◆ Exercise objective ◆
Pictures in the records below must be left out. Return exactly the lines from the line with "left elbow: (1036, 840)" to the line with "nose: (23, 33)", both included.

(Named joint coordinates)
--- START ---
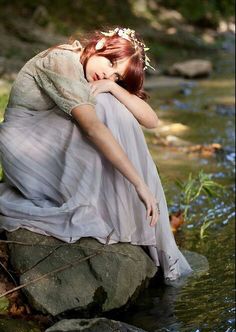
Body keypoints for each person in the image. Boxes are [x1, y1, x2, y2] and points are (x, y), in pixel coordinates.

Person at [0, 27, 192, 284]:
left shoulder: (97, 76)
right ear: (100, 43)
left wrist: (114, 88)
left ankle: (125, 214)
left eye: (117, 75)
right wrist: (139, 184)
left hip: (41, 139)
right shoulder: (62, 60)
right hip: (21, 143)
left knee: (112, 102)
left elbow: (151, 120)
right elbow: (91, 128)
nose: (108, 74)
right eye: (111, 63)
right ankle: (121, 209)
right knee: (102, 108)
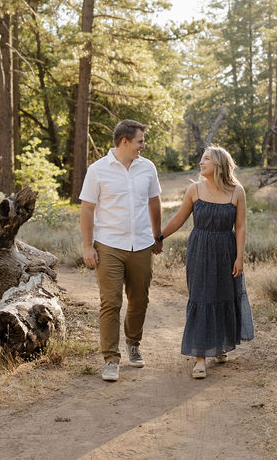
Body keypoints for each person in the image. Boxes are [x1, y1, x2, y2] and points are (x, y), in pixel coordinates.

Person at [158, 145, 254, 379]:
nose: (201, 163)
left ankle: (220, 346)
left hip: (226, 251)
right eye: (201, 159)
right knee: (201, 297)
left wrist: (239, 257)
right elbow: (179, 218)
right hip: (199, 250)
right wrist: (159, 237)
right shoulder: (194, 189)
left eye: (206, 159)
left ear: (219, 165)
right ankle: (200, 357)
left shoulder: (236, 191)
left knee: (223, 295)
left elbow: (240, 226)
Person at [80, 119, 163, 382]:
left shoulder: (147, 168)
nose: (143, 145)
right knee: (111, 302)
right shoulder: (98, 170)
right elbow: (87, 209)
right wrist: (86, 245)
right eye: (140, 141)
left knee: (139, 300)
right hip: (109, 245)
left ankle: (133, 343)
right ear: (125, 141)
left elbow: (155, 201)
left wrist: (157, 235)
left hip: (141, 244)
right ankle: (111, 359)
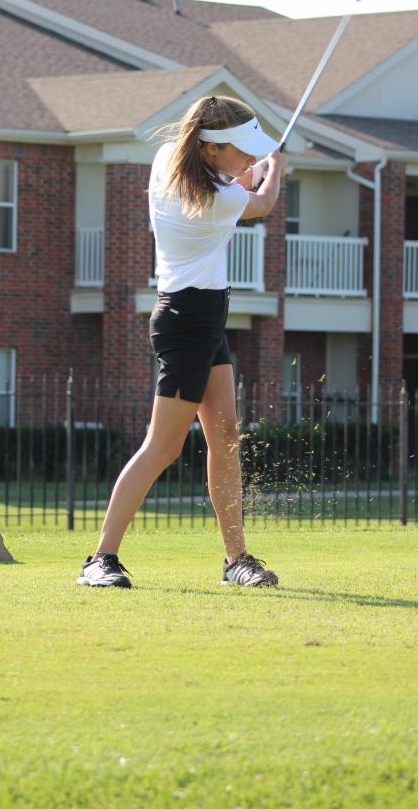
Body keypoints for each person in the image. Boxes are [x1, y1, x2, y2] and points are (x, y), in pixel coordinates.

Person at [77, 95, 289, 588]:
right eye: (242, 149)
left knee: (225, 435)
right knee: (163, 447)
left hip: (202, 316)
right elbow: (261, 202)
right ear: (212, 149)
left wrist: (247, 165)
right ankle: (100, 559)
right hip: (188, 321)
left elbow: (233, 177)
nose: (250, 158)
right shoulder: (219, 199)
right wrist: (274, 167)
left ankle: (236, 560)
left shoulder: (170, 159)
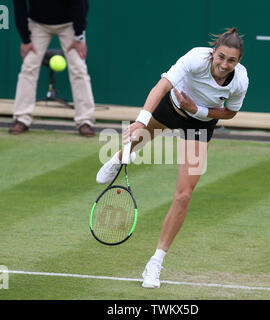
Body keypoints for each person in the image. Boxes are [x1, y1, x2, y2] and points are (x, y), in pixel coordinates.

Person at [96, 28, 249, 288]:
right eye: (221, 57)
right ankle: (119, 158)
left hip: (200, 125)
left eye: (231, 60)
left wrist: (197, 110)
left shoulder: (240, 81)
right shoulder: (194, 58)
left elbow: (229, 113)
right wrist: (140, 121)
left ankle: (155, 263)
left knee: (184, 195)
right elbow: (162, 86)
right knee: (137, 140)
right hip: (170, 108)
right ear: (213, 53)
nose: (224, 65)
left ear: (238, 61)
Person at [9, 0, 96, 137]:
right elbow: (19, 5)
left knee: (79, 69)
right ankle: (21, 118)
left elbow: (80, 3)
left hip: (70, 24)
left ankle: (85, 121)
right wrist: (26, 40)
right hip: (37, 23)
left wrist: (79, 36)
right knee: (28, 67)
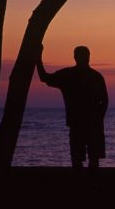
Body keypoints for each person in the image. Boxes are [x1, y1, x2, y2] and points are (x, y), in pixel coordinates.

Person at [37, 45, 108, 173]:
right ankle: (93, 189)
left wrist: (38, 59)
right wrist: (98, 118)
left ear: (75, 57)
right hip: (91, 124)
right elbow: (105, 101)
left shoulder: (68, 75)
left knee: (78, 160)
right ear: (88, 57)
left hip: (78, 124)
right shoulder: (96, 77)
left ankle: (81, 187)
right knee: (93, 160)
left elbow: (44, 77)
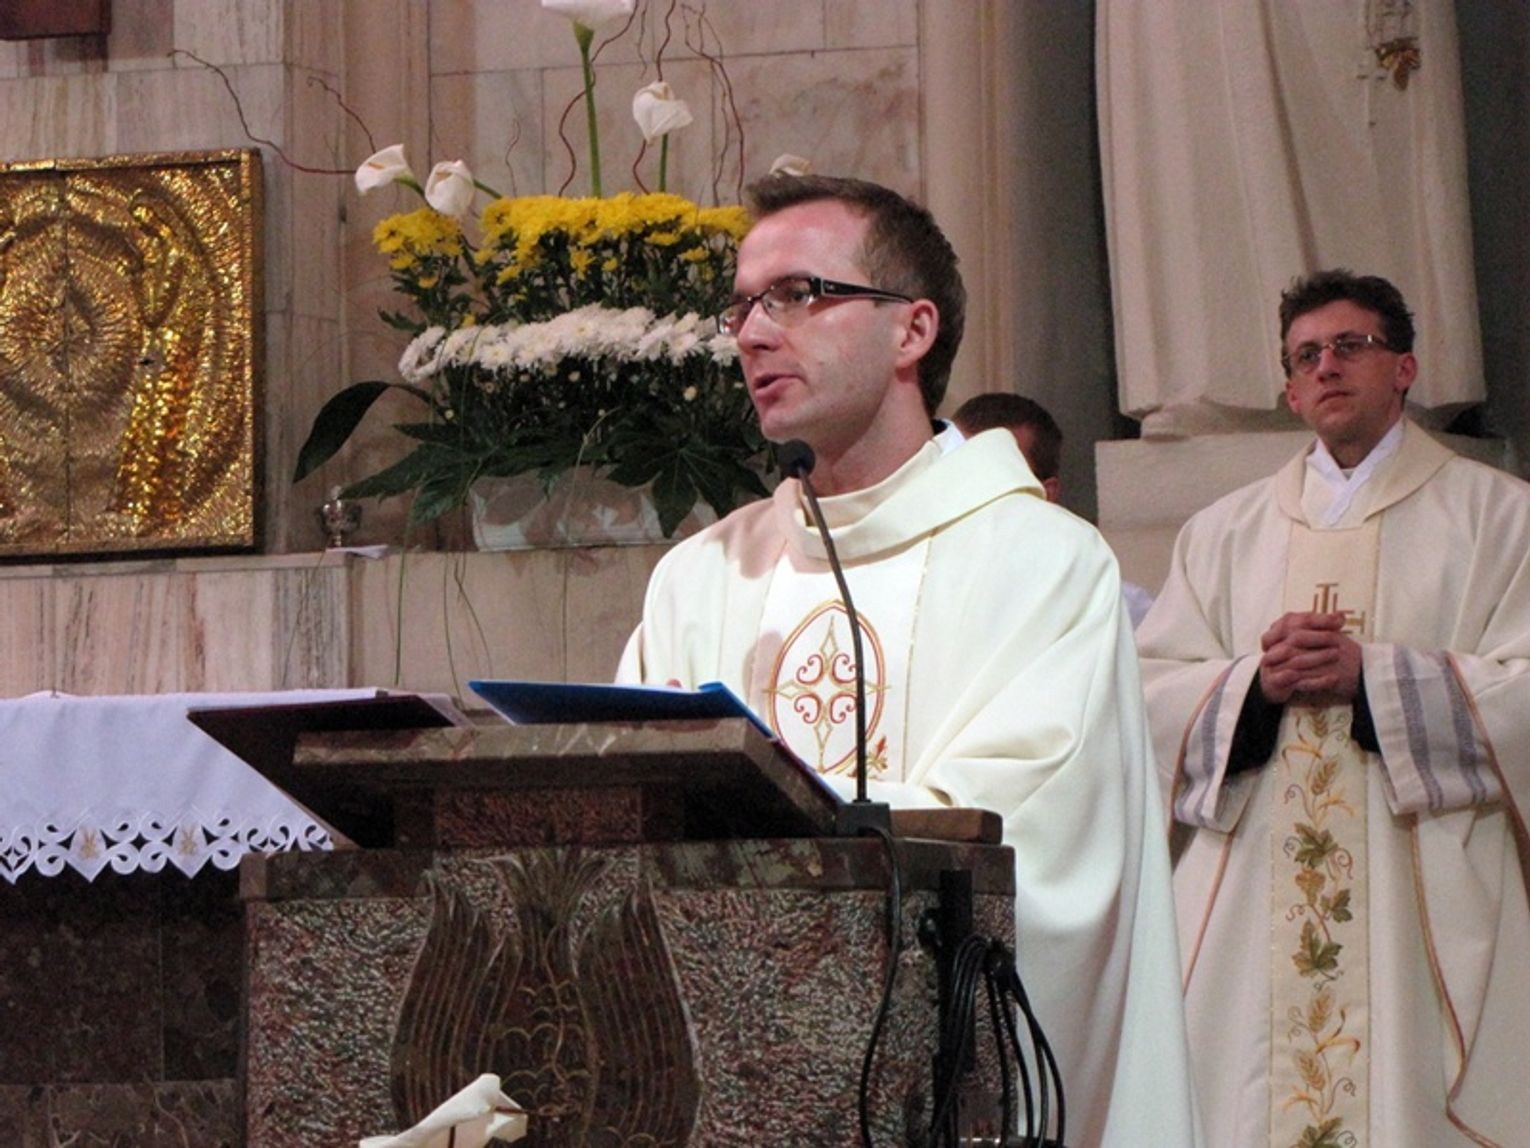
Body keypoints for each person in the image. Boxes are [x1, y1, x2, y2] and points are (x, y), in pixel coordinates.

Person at [618, 173, 1202, 1146]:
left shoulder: (1043, 562)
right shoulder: (701, 577)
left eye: (796, 294)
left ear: (912, 331)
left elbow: (1036, 840)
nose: (753, 334)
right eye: (743, 306)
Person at [1137, 269, 1530, 1147]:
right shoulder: (1224, 531)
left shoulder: (1500, 518)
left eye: (1351, 345)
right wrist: (1250, 685)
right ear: (1289, 389)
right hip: (1253, 888)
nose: (1326, 366)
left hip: (1420, 885)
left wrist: (1380, 678)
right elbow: (1150, 691)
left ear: (1404, 368)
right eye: (1305, 355)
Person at [952, 392, 1156, 627]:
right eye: (955, 475)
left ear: (1045, 494)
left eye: (994, 482)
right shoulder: (919, 590)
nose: (967, 496)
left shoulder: (1111, 610)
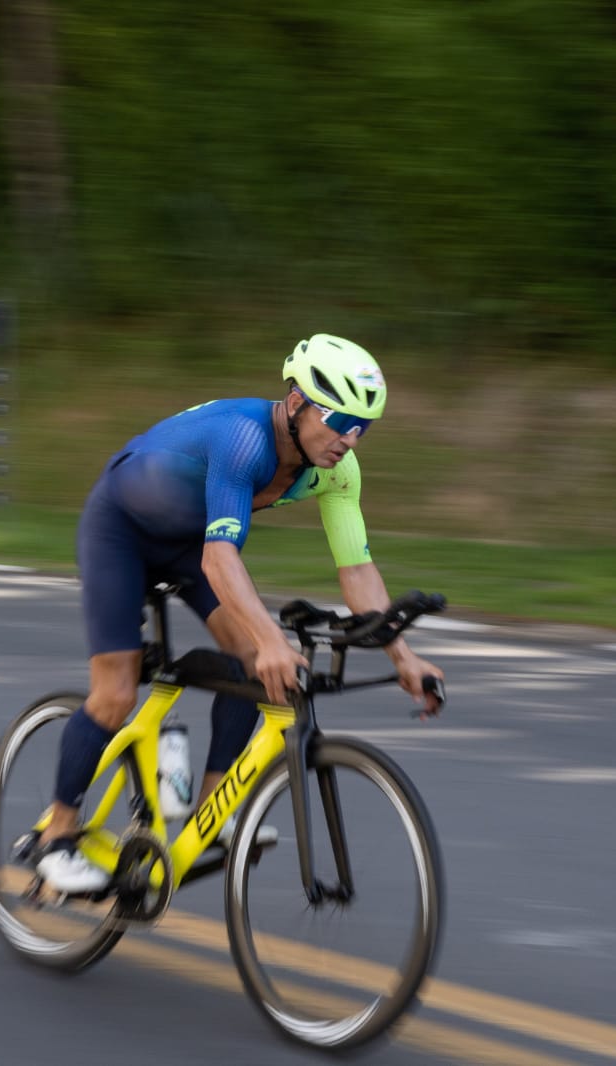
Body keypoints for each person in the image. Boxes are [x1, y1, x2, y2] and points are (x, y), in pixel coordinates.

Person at [36, 333, 445, 892]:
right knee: (115, 694)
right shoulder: (244, 440)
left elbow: (356, 569)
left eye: (363, 428)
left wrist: (402, 653)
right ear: (298, 403)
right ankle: (56, 837)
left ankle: (211, 815)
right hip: (122, 531)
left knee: (257, 665)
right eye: (342, 420)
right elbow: (220, 556)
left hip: (189, 543)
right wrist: (272, 639)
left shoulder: (336, 471)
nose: (349, 441)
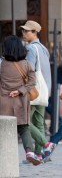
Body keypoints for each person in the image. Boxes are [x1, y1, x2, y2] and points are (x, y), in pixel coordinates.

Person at [0, 35, 41, 165]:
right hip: (20, 101)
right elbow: (32, 81)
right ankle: (29, 152)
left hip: (3, 101)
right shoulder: (26, 64)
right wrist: (20, 91)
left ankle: (5, 155)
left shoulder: (2, 64)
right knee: (24, 128)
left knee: (3, 129)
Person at [20, 20, 55, 161]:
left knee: (25, 121)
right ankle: (39, 154)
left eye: (26, 31)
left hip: (34, 91)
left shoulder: (30, 49)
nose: (23, 33)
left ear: (34, 32)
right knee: (39, 123)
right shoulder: (43, 48)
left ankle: (47, 144)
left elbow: (29, 71)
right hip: (44, 91)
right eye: (23, 30)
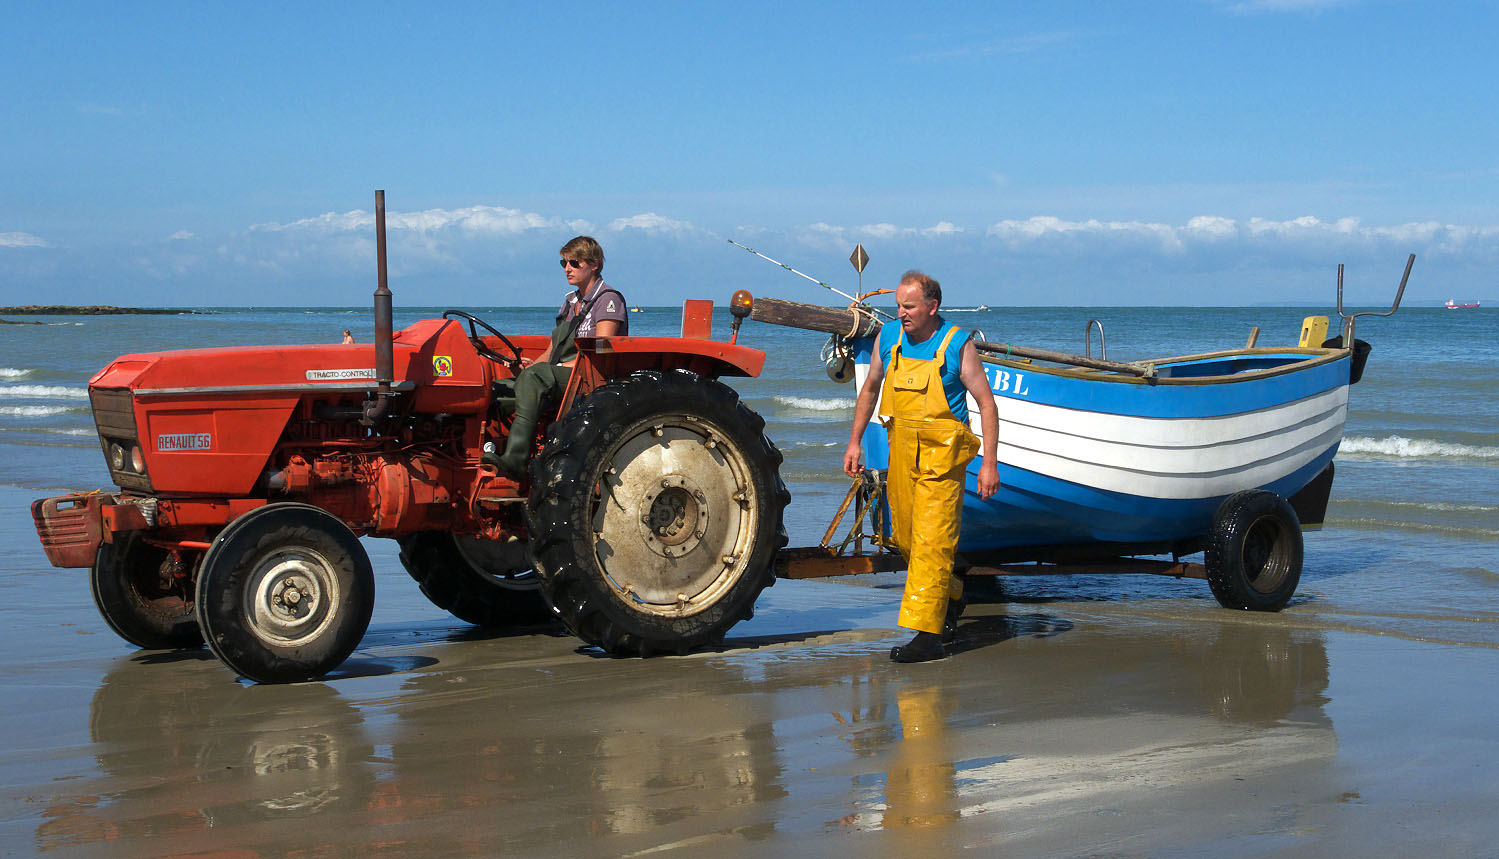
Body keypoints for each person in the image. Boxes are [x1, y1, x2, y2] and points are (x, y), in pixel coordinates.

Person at [843, 270, 999, 663]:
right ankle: (953, 595)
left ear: (932, 306)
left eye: (909, 306)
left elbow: (987, 404)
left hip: (943, 461)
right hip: (901, 455)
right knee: (908, 540)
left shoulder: (956, 344)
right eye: (898, 305)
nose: (901, 312)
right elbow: (871, 389)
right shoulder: (889, 337)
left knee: (932, 544)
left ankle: (928, 636)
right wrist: (855, 442)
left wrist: (989, 465)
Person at [482, 235, 627, 478]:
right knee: (498, 388)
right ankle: (488, 449)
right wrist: (527, 368)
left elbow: (602, 354)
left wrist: (550, 369)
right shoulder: (571, 302)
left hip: (590, 378)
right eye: (564, 263)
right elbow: (552, 350)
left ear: (594, 265)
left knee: (535, 377)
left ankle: (515, 461)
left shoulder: (608, 300)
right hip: (565, 371)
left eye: (574, 263)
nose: (567, 269)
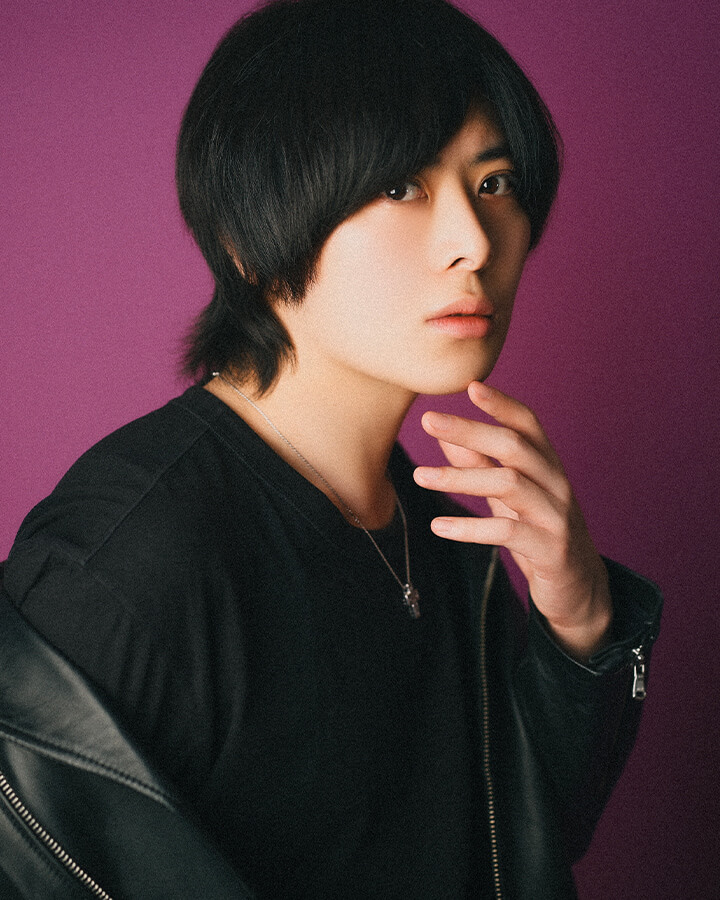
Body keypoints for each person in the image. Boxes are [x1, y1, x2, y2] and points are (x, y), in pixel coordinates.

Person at [0, 0, 662, 897]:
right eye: (400, 188)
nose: (473, 243)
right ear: (250, 238)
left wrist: (580, 620)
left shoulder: (445, 534)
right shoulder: (125, 567)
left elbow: (532, 836)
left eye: (494, 182)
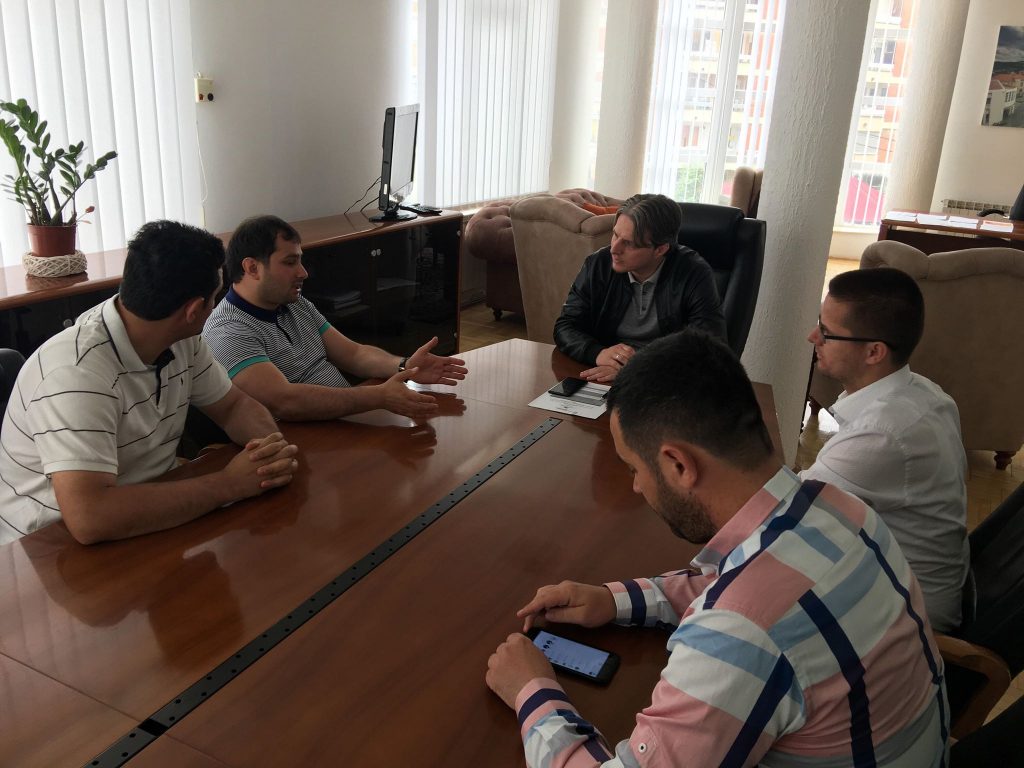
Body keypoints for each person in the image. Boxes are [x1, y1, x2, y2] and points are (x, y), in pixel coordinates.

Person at [486, 330, 948, 767]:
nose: (636, 487)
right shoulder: (840, 507)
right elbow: (741, 588)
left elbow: (748, 614)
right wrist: (613, 601)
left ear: (678, 465)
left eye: (634, 469)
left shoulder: (743, 632)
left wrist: (532, 691)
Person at [0, 221, 298, 546]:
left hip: (149, 508)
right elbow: (90, 517)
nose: (217, 305)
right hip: (49, 546)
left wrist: (270, 454)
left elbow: (234, 406)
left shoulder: (181, 338)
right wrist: (230, 484)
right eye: (216, 296)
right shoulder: (75, 372)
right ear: (193, 310)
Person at [802, 267, 968, 633]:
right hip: (897, 584)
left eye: (826, 332)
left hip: (908, 622)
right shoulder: (926, 392)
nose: (813, 337)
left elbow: (785, 513)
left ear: (874, 352)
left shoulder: (883, 433)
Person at [202, 215, 468, 421]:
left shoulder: (294, 304)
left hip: (345, 420)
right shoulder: (228, 331)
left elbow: (354, 354)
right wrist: (378, 397)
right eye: (290, 262)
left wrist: (405, 366)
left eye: (300, 261)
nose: (303, 273)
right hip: (307, 440)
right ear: (252, 267)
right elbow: (284, 401)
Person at [553, 194, 726, 383]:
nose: (614, 249)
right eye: (615, 235)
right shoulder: (598, 264)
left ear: (660, 249)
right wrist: (598, 353)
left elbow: (709, 349)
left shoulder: (694, 273)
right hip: (605, 373)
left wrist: (638, 370)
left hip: (664, 382)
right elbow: (565, 326)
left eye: (628, 243)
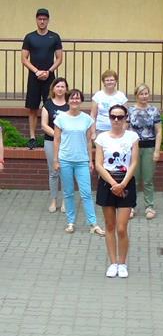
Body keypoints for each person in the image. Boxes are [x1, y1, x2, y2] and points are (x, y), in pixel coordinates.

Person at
--- END ---
◆ Output of the exercise ◆
left elbow: (1036, 840)
nose: (753, 334)
right eye: (743, 306)
Person at [1137, 269, 1530, 1147]:
right shoulder: (1224, 531)
left shoulder: (1500, 518)
left eye: (1351, 345)
right wrist: (1250, 685)
right ear: (1289, 389)
right hip: (1253, 888)
nose: (1326, 366)
left hip: (1420, 885)
left wrist: (1380, 678)
right elbow: (1150, 691)
left ear: (1404, 368)
right eye: (1305, 355)
Person at [952, 392, 1156, 627]:
right eye: (955, 475)
left ear: (1045, 494)
left eye: (994, 482)
right shoulder: (919, 590)
nose: (967, 496)
left shoulder: (1111, 610)
Body keypoints for each person in the image. Boxes are [x1, y1, x2, y2] and points are (x, y), in pixel coordinates.

Person at [36, 333, 445, 892]:
right knee: (115, 694)
right shoulder: (244, 440)
left elbow: (356, 569)
left eye: (363, 428)
left wrist: (402, 653)
right ear: (298, 403)
right ankle: (56, 837)
left ankle: (211, 815)
right hip: (122, 531)
left knee: (257, 665)
right eye: (342, 420)
right elbow: (220, 556)
left hip: (189, 543)
right wrist: (272, 639)
left shoulder: (336, 471)
nose: (349, 441)
Body keypoints for each person in the image. Boxes are [x1, y1, x2, y2] and points are (x, y), in pixel coordinates.

Person at [0, 35, 41, 165]:
right hip: (20, 101)
right elbow: (32, 81)
right ankle: (29, 152)
left hip: (3, 101)
right shoulder: (26, 64)
right wrist: (20, 91)
left ankle: (5, 155)
left shoulder: (2, 64)
right knee: (24, 128)
left knee: (3, 129)
Person at [20, 20, 55, 161]:
left knee: (25, 121)
right ankle: (39, 154)
left eye: (26, 31)
left hip: (34, 91)
left shoulder: (30, 49)
nose: (23, 33)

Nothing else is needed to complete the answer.